Rayan Remtoula, vice-président étudiant à l'université de La Réunion, considère que ces statistiques restent en deçà de la réalité vécue sur l'île. Il rappelle qu'au moment de l'invasion de l'Ukraine, l'écart mensuel atteignait déjà 200 euros par rapport à la métropole, et soutient que ce chiffre a depuis augmenté de façon substantielle. Il signale également que Saint-Denis figure parmi les villes étudiantes françaises où la hausse des loyers a été la plus marquée ces dernières années. Le site imazpress.com a documenté cette situation à travers plusieurs témoignages, dont celui de Sophie, 20 ans, originaire de Saint-Benoît : elle verse 600 euros par mois pour un studio de 18 m² dans l'agglomération dionysienne, hors charges et connexion internet, et cumule ses études avec un emploi dans la restauration rapide pour boucler son budget.
Face à la pression sur les budgets étudiants, le gouvernement a étendu le dispositif des repas à 1 euro dans l'ensemble des restaurants universitaires à compter de mai 2026 et maintenu certaines aides sociales. Remtoula reconnaît le soulagement partiel apporté par cette mesure, tout en en soulignant les limites opérationnelles. Le Crous de La Réunion, de son côté, a renforcé son action sociale directe : distribution de bons alimentaires pour les épiceries conventionnées, attribution de crédits repas dans les restaurants universitaires, traitement d'un volume croissant de demandes d'aides financières ponctuelles. Les distributions de colis alimentaires organisées par les représentants étudiants mobilisent un nombre de bénéficiaires en hausse constante, selon Remtoula. Ce recours accru aux dispositifs d'urgence matérialise l'inadéquation des mécanismes institutionnels ordinaires face à la réalité des besoins.
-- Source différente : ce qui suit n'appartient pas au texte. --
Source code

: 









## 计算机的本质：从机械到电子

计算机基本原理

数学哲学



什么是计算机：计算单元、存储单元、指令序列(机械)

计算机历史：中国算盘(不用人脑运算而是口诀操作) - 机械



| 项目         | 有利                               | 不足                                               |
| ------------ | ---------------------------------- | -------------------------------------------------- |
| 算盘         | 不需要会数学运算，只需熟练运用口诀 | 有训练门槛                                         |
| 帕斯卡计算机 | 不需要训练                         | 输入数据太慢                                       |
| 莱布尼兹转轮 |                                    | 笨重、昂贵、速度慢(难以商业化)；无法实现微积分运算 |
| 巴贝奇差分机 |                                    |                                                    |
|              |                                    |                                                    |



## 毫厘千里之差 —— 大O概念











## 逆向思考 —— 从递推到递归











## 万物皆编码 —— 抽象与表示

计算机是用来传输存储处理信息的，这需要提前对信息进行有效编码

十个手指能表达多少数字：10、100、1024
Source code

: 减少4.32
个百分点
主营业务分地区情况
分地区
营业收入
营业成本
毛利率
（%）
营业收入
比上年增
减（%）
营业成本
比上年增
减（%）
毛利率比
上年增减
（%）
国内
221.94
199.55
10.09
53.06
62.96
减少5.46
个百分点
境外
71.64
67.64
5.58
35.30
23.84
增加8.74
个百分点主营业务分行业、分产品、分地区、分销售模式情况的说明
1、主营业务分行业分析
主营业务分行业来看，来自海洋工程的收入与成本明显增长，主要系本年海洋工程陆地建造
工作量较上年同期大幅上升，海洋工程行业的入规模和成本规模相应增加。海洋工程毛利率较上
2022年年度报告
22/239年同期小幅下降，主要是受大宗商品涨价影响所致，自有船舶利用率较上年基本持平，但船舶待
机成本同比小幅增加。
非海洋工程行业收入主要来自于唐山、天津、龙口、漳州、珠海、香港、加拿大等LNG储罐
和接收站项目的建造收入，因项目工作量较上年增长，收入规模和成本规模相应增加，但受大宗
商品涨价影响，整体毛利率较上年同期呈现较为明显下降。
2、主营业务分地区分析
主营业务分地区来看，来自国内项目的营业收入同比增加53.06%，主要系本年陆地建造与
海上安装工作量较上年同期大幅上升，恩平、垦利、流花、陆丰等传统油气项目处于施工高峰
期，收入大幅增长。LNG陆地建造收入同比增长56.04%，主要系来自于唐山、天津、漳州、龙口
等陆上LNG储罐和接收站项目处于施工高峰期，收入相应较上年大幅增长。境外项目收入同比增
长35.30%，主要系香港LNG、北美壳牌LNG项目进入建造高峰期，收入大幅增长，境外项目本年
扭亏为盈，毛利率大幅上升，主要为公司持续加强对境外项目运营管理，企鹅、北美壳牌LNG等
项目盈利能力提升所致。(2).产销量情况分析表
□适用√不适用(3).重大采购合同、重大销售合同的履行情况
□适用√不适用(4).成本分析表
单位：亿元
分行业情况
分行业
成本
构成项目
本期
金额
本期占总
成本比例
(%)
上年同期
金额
C'est précisément ce cadre institutionnel qui se trouve menacé par deux recommandations issues de rapports publics. L'Inspection générale des finances et l'Inspection générale des affaires sociales ont conjointement préconisé de recalculer les aides personnalisées au logement sur la base des revenus parentaux plutôt que sur ceux des étudiants eux-mêmes, une réforme qui réduirait mécaniquement les droits d'un nombre significatif d'étudiants ultramarins. Par ailleurs, le rapport issu des Assises du financement des universités tenues en juin 2026 recommande de porter les frais d'inscription à 900 euros. L'adoption simultanée de ces deux recommandations aggraverait de façon mesurable la situation financière des publics les plus exposés, notamment en outre-mer.
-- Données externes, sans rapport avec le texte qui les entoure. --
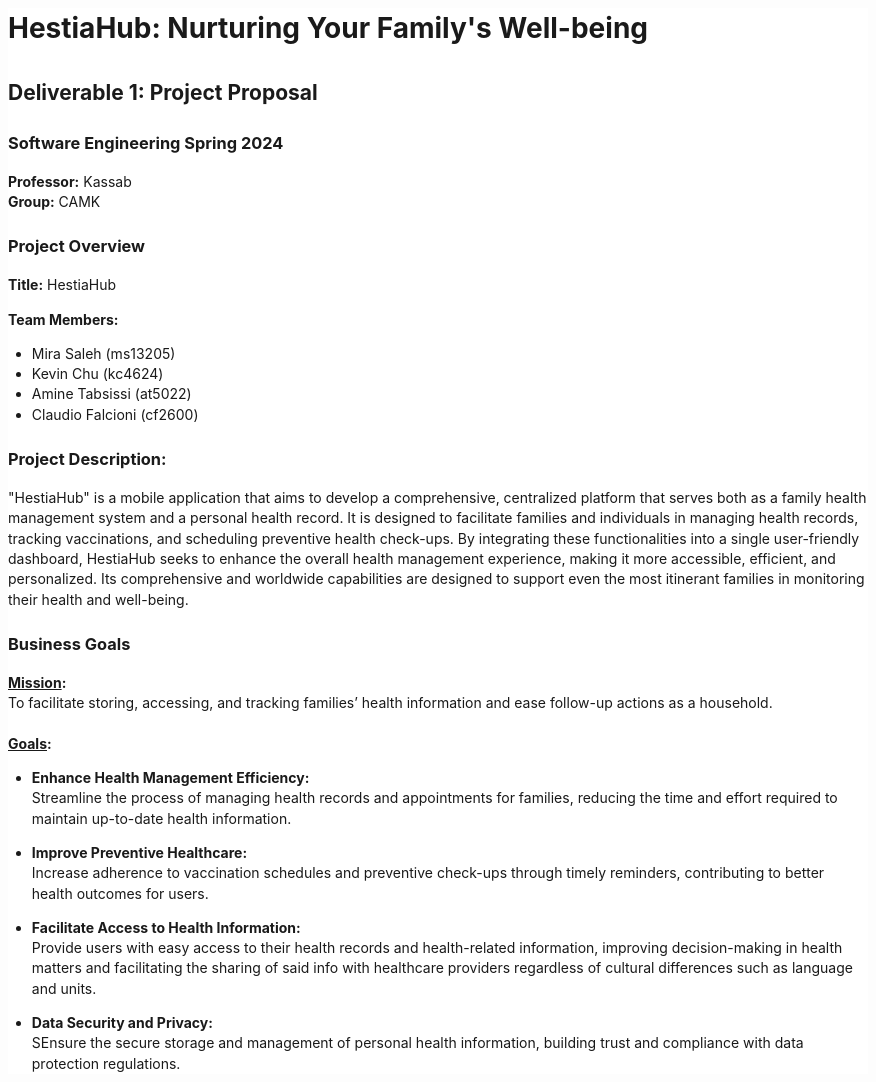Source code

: 
# HestiaHub: Nurturing Your Family's Well-being

## Deliverable 1: Project Proposal

### Software Engineering Spring 2024
**Professor:** Kassab  
**Group:** CAMK

### Project Overview

**Title:** HestiaHub

**Team Members:**
- Mira Saleh (ms13205)
- Kevin Chu (kc4624)
- Amine Tabsissi (at5022)
- Claudio Falcioni (cf2600)

### Project Description:

"HestiaHub" is a mobile application that aims to develop a comprehensive, centralized platform that serves both as a family health management system and a personal health record. It is designed to facilitate families and individuals in managing health records, tracking vaccinations, and scheduling preventive health check-ups. By integrating these functionalities into a single user-friendly dashboard, HestiaHub seeks to enhance the overall health management experience, making it more accessible, efficient, and personalized. Its comprehensive and worldwide capabilities are designed to support even the most itinerant families in monitoring their health and well-being.

### Business Goals
**<u>Mission</u>:** <br />
To facilitate storing, accessing, and tracking families’ health information and ease follow-up actions as a household. <br /> <br />
**<u>Goals</u>:** <br />
- **Enhance Health Management Efficiency:** <br />
  Streamline the process of managing health records and appointments for families, reducing the time and effort required to maintain up-to-date health information.
  
- **Improve Preventive Healthcare:** <br />
  Increase adherence to vaccination schedules and preventive check-ups through timely reminders, contributing to better health outcomes for users.
  
- **Facilitate Access to Health Information:** <br />
  Provide users with easy access to their health records and health-related information, improving decision-making in health matters and facilitating the sharing of said info with healthcare   providers regardless of cultural differences such as language and units.

- **Data Security and Privacy:** <br />
  SEnsure the secure storage and management of personal health information, building trust and compliance with data protection regulations.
L'Unef formule en réponse des demandes opérationnelles précises à destination des pouvoirs publics. Le syndicat réclame une revalorisation d'urgence de 200 euros du complément de bourse ultramarin, destinée à corriger l'écart structurel de coût de la vie, la construction de nouveaux logements Crous à La Réunion, le développement des capacités de restauration universitaire sur l'île et le renforcement de la présence des services sociaux du Crous. Ces quatre axes constituent, selon l'organisation, le périmètre minimal d'une intervention non négociable.
L'enjeu est celui de la continuité territoriale en matière d'accès aux études supérieures. Remtoula n'exclut pas que certains jeunes Réunionnais renoncent à s'inscrire à l'université si les financements publics continuent de s'éroder sans ajustement aux réalités ultramarines. Ce scénario confronterait directement l'État à l'un de ses principes fondateurs en matière éducative. Quelle autorité assumera la charge de répondre à ces demandes, et selon quel calendrier, reste à ce jour sans réponse formelle.